- [Task objective] What you print should match the entries exactly, only without the pictures.

- [Input data]
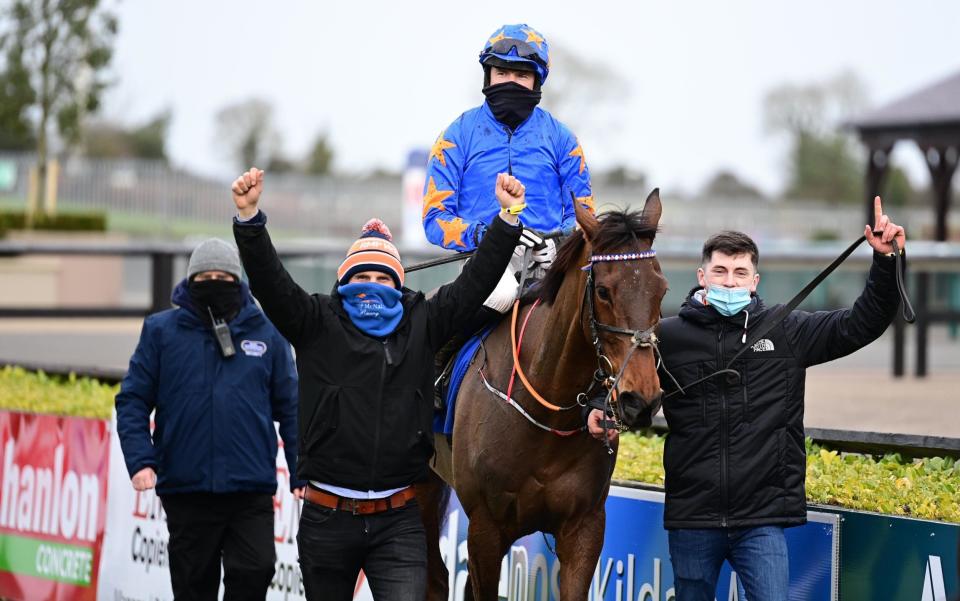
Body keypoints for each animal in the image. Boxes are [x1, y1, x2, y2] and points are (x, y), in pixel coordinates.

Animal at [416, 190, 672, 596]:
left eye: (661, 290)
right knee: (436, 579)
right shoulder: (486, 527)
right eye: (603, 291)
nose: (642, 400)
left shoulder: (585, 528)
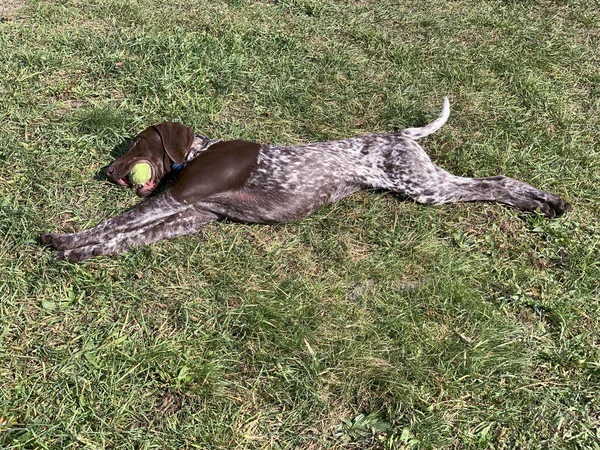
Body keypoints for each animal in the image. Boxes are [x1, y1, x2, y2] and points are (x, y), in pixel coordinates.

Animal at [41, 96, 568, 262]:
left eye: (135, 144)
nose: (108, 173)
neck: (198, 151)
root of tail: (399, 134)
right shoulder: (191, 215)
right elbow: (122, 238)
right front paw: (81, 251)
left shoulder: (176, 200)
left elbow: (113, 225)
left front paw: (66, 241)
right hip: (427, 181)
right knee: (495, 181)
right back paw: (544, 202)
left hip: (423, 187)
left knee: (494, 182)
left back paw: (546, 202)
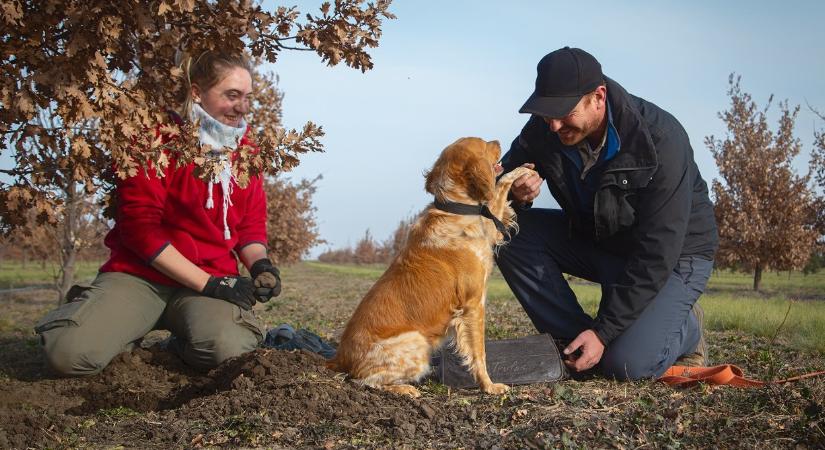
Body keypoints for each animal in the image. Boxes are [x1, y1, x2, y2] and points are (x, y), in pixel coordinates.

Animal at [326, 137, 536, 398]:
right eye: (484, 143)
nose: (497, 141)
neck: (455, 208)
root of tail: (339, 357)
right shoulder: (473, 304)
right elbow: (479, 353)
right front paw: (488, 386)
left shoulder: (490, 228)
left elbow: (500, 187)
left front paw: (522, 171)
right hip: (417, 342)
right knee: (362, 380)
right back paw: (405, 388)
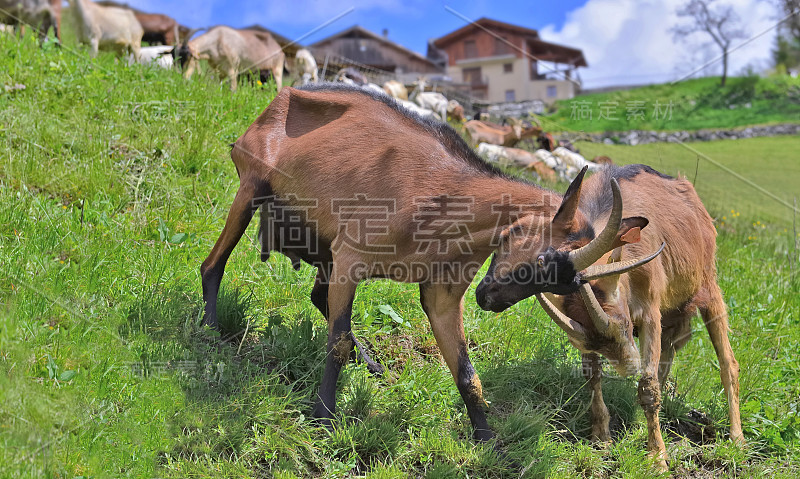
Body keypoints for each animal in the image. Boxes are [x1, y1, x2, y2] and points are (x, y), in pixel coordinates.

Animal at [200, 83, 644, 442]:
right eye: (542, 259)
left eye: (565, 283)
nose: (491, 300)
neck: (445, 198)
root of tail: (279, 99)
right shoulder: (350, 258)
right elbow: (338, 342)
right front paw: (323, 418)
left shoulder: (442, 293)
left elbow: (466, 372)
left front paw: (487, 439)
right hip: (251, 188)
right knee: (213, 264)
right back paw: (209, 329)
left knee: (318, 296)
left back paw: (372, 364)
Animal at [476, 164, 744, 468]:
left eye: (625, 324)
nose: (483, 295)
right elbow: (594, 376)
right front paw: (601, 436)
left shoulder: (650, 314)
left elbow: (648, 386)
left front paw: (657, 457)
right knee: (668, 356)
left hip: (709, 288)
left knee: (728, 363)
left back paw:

- [Reply to the task]
Body keypoints for each animal in the image. Boxes are [x1, y1, x2, y2] and points are (x, y), in pixel coordinates.

Animal at [416, 190, 672, 596]:
left eye: (661, 290)
right knee: (436, 579)
right shoulder: (486, 527)
right eye: (603, 291)
nose: (642, 400)
left shoulder: (585, 528)
Body keypoints for each animal in the image. Boxes are [x1, y1, x2, y2] and points are (x, y), in pixel coordinates.

Animal at [41, 96, 568, 262]:
left eye: (135, 144)
nose: (108, 173)
neck: (198, 151)
root of tail: (399, 134)
right shoulder: (191, 215)
right elbow: (122, 238)
right front paw: (81, 251)
left shoulder: (176, 200)
left elbow: (113, 225)
left front paw: (66, 241)
right hip: (427, 181)
right knee: (495, 181)
right back paw: (544, 202)
left hip: (423, 187)
left knee: (494, 182)
left back paw: (546, 202)
Body keypoints for each animal in the image. Boxes are [x1, y1, x2, y2] and points are (x, y), in pixel coordinates.

Animal at [326, 137, 536, 398]:
right eye: (484, 143)
nose: (497, 141)
neck: (455, 208)
root of tail: (339, 357)
right shoulder: (473, 304)
right elbow: (479, 353)
right front paw: (488, 386)
left shoulder: (490, 228)
left elbow: (500, 187)
left front paw: (522, 171)
right hip: (417, 342)
right knee: (362, 380)
right back paw: (405, 388)
Body keypoints for each animal in the image. Boxes are [x1, y1, x2, y2] and points are (x, y), in pixel coordinates.

Animal at [200, 83, 644, 442]:
right eye: (542, 259)
left eye: (565, 283)
nose: (491, 300)
neck: (445, 198)
root of tail: (279, 99)
right shoulder: (350, 258)
right elbow: (338, 342)
right front paw: (323, 418)
left shoulder: (442, 293)
left elbow: (466, 372)
left front paw: (487, 439)
right hip: (251, 188)
right knee: (213, 264)
right back paw: (209, 329)
left knee: (318, 296)
left back paw: (372, 364)
Animal at [476, 164, 744, 468]:
left eye: (625, 324)
nose: (483, 295)
right elbow: (594, 376)
right front paw: (601, 436)
left shoulder: (650, 314)
left elbow: (648, 386)
left front paw: (657, 457)
right knee: (668, 356)
left hip: (709, 288)
left knee: (728, 363)
left back paw:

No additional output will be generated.